* [Document extract]
━━━━━━━━━━
DAILY SCIENCE

New Battery Soaks Up Carbon Dioxide

A new lithium-based battery runs on CO2 taken directly from a power plant—a clever way to produce energy while cutting emissions.
October 4, 2018

Researchers at MIT have made a new lithium-based battery that runs on carbon dioxide taken directly from a power plant. Their proof-of-concept battery, reported in the journal Joule, is a clever way to produce energy while cutting carbon dioxide emissions.

As the world continues to burn coal and natural gas for electricity, much research effort has been directed at ways to capture carbon dioxide from the smokestacks. The gas can be compressed and injected underground or in ocean beds. Researchers are also trying to turn the greenhouse gas into concrete, chemicals, fuels and other products.

The problem with carbon capture is that it is energy-intensive and expensive. The process uses chemicals such as amines to absorb carbon dioxide from exhaust gas. Then the amine has to be separated so that it can be reused and the carbon dioxide can be buried or processed further. All of this consumes energy. Power plants equipped with carbon capture systems generally use up to 30 percent of the electricity they generate just to power the capture, release, and storage of carbon dioxide.
━━━━━━━━━━
* [Collected material]
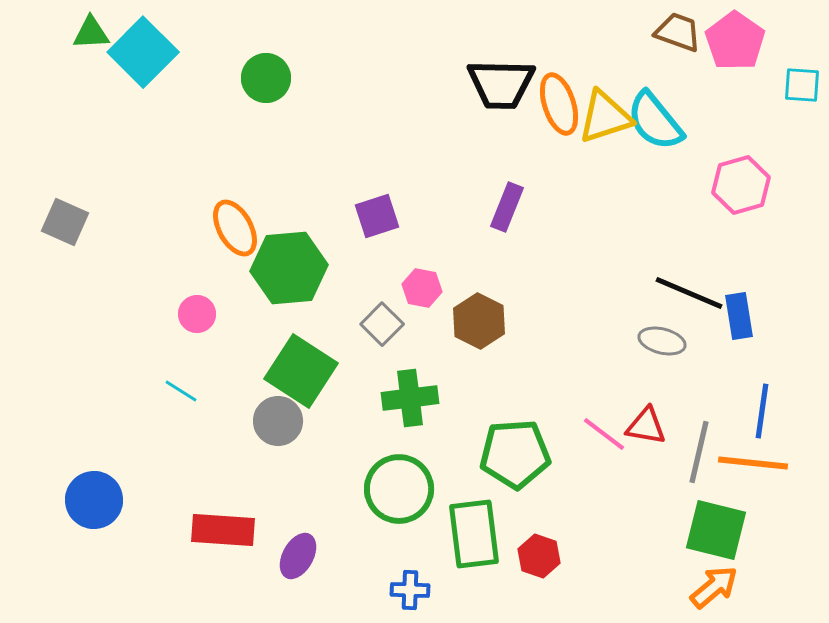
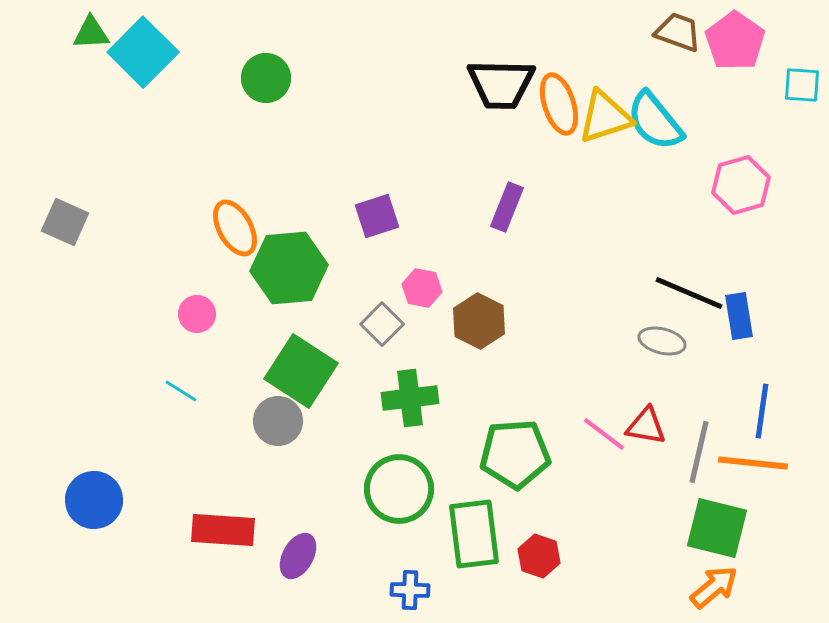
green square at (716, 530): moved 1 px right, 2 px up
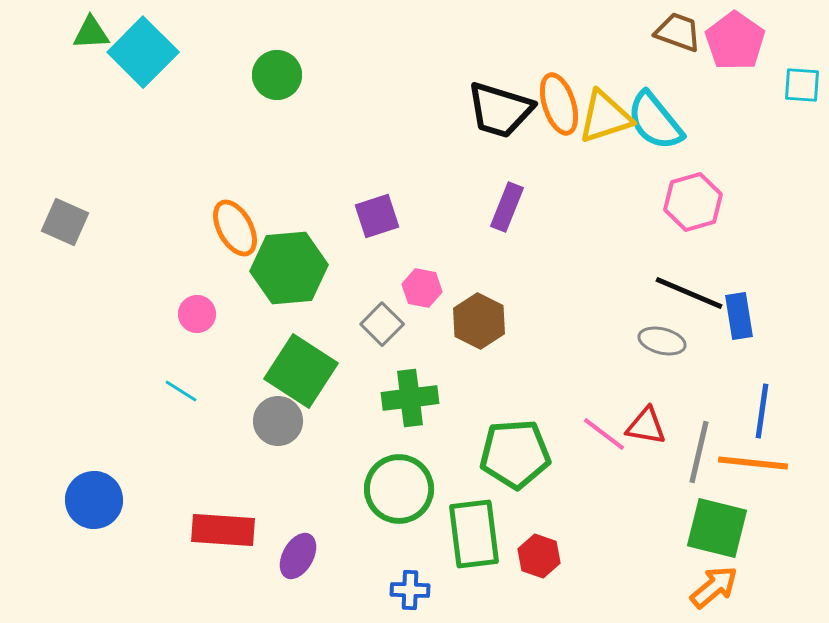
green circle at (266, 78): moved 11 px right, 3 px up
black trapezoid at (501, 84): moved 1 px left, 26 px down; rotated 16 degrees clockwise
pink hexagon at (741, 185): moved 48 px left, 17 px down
━━━━━━━━━━
Write the next part of the article on the MIT battery that runs on carbon dioxide, picking up after its last sentence. The listing has no connection to the article about the new battery.

* [The reply]
The MIT researchers’ scheme involves using carbon dioxide as a component in a battery electrolyte. A battery is made of two electrodes and an electrolyte that shuttles lithium ions between them.

Others have tried making lithium-carbon dioxide batteries before. But making an electrolyte with carbon dioxide is difficult because the gas is not very reactive. So past work has involved adding expensive metal catalysts to the electrolyte.

Mechanical engineering professor Betar Gallant and her colleagues instead borrowed a page from the carbon capture processes. They added an amine to a lithium electrolyte so that it could capture carbon dioxide. They used this carbon dioxide-loaded electrolyte in a battery with a lithium anode and a carbon cathode.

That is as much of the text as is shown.